6) Ainda na parte da análise estatística: o autor falhou em corrigir seus valores de significância para múltiplas hipóteses. Além disto, o trabalho testa uma grande quantidade de hipóteses mal-definidas, frisa aquelas onde anomalias foram observadas, e busca – na discussão final, a posteriori da execução dos experimentos – ajustar quaisquer conjecturas às observações, o que é uma prática falaciosa de análise conhecida como caça por anomalias;

Conclusões

Os experimentos e resultados relatados na revista Galileu não fornecem evidências suficientes para quaisquer afirmações a respeito do efeito do Reiki em ratos com tumores. A literatura médica possui refutações bastante definitivas desta prática, tanto de um ponto de vista de plausibilidade biológica quanto de efeitos clínicos. Reiki é uma modalidade de pensamento mágico pré-científico, e pessoas deveriam gastar seu tempo ou dinheiro com coisas mais produtivas e eficientes.
Para aqueles que tem o hábito de argumentar que “pelo menos não faz mal”, sugiro uma consulta cuidadosa aos arquivos do What’s the Harm.

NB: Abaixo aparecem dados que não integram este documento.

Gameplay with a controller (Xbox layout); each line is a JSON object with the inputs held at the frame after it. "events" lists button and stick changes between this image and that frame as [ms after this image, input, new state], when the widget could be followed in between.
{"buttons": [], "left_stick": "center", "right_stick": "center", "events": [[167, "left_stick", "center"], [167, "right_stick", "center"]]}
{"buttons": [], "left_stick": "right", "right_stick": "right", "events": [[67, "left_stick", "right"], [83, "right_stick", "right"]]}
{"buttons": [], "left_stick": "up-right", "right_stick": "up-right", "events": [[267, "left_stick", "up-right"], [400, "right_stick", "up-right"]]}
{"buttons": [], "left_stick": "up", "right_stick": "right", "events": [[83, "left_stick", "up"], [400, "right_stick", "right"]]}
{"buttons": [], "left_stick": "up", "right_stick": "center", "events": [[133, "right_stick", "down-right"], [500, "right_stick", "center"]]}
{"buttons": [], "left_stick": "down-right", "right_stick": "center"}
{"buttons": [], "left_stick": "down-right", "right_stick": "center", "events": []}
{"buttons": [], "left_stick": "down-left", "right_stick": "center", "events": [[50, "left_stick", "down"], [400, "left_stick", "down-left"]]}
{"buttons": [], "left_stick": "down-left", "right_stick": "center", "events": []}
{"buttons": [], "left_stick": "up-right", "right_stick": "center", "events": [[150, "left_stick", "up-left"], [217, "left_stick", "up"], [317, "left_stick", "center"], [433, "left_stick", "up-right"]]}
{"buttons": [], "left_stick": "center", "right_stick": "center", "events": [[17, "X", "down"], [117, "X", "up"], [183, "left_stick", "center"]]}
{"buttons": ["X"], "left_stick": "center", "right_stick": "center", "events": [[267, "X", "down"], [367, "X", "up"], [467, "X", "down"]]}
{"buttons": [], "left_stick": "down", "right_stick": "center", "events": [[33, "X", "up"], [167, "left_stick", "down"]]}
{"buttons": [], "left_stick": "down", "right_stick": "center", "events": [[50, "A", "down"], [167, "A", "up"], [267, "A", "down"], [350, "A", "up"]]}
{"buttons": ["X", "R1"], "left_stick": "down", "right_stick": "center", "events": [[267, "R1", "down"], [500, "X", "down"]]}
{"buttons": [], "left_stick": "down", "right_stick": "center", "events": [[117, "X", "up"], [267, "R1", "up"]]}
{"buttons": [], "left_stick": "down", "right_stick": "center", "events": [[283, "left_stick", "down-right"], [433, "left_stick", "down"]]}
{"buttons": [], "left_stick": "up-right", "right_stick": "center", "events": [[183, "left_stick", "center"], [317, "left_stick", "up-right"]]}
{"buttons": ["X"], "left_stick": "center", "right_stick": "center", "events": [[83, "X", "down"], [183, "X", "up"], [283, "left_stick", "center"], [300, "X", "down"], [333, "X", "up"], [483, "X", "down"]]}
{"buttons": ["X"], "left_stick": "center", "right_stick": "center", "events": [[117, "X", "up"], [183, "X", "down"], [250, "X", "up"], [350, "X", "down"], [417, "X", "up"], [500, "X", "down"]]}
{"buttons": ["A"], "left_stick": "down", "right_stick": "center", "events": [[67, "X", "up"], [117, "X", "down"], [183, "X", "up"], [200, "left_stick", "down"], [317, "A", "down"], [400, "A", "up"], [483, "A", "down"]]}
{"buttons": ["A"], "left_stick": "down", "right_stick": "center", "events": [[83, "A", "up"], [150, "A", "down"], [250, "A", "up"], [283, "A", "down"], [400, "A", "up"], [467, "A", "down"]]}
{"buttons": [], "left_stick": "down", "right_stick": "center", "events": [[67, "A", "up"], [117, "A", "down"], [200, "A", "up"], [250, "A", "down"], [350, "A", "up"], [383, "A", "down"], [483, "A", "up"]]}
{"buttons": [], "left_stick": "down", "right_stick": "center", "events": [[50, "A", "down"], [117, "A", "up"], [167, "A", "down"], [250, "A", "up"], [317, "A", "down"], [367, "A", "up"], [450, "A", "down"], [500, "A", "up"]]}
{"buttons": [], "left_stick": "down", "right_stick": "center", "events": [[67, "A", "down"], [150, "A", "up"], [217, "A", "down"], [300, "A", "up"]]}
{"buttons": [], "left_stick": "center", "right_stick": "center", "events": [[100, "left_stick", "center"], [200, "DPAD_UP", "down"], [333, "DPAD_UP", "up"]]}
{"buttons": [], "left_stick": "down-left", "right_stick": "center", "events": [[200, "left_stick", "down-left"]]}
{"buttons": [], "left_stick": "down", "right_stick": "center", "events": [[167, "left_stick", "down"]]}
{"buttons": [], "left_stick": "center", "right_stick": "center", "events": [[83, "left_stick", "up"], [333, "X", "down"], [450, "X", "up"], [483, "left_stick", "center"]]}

(a) - Em tempo: o artigo da Wikipédia em Português é escrito a partir de um ponto de vista completamente crédulo em relação às medicinas alternativas em geral, e ao Reiki em particular. O artigo equivalente na Wikipedia em Inglês, geralmente muito mais bem embasada, traz uma seção sobre a completa falta de validade do Reiki de um ponto de vista científico.


[1] M. S. Lee, M. H. Pittler, E. Ernst, “Effects of reiki in clinical practice: a systematic review of randomised clinical trials“, International Journal of Clinical Practice 62(6): 947–54, 2008.
[2] S. vanderVaart, V.M.G.J. Gijsen, S.N. de Wildt, G. Koren, “A Systematic Review of the Therapeutic Effects of Reiki“, The Journal of Alternative and Complementary Medicine 15(11): 1157-69, 2009.

[fecha aspas]





Meu comentário

Não acho que quem acredita vá se deixar convencer por esses argumentos, e não pela credibilidade que eles tem; a questão aqui é exatamente o oposto. Quem acredita que Reiki funciona, não quer saber de argumentos, especialmente se eles demonstram a falácia que o movimento é.

Então, acho que esse artigo é bacana para as pessoas que pagam por esses tratamentos e acham que isso trará algum benefício. Faça um favor a si mesmo: guarde seu dinheiro para um bom médico, se é o que precisa.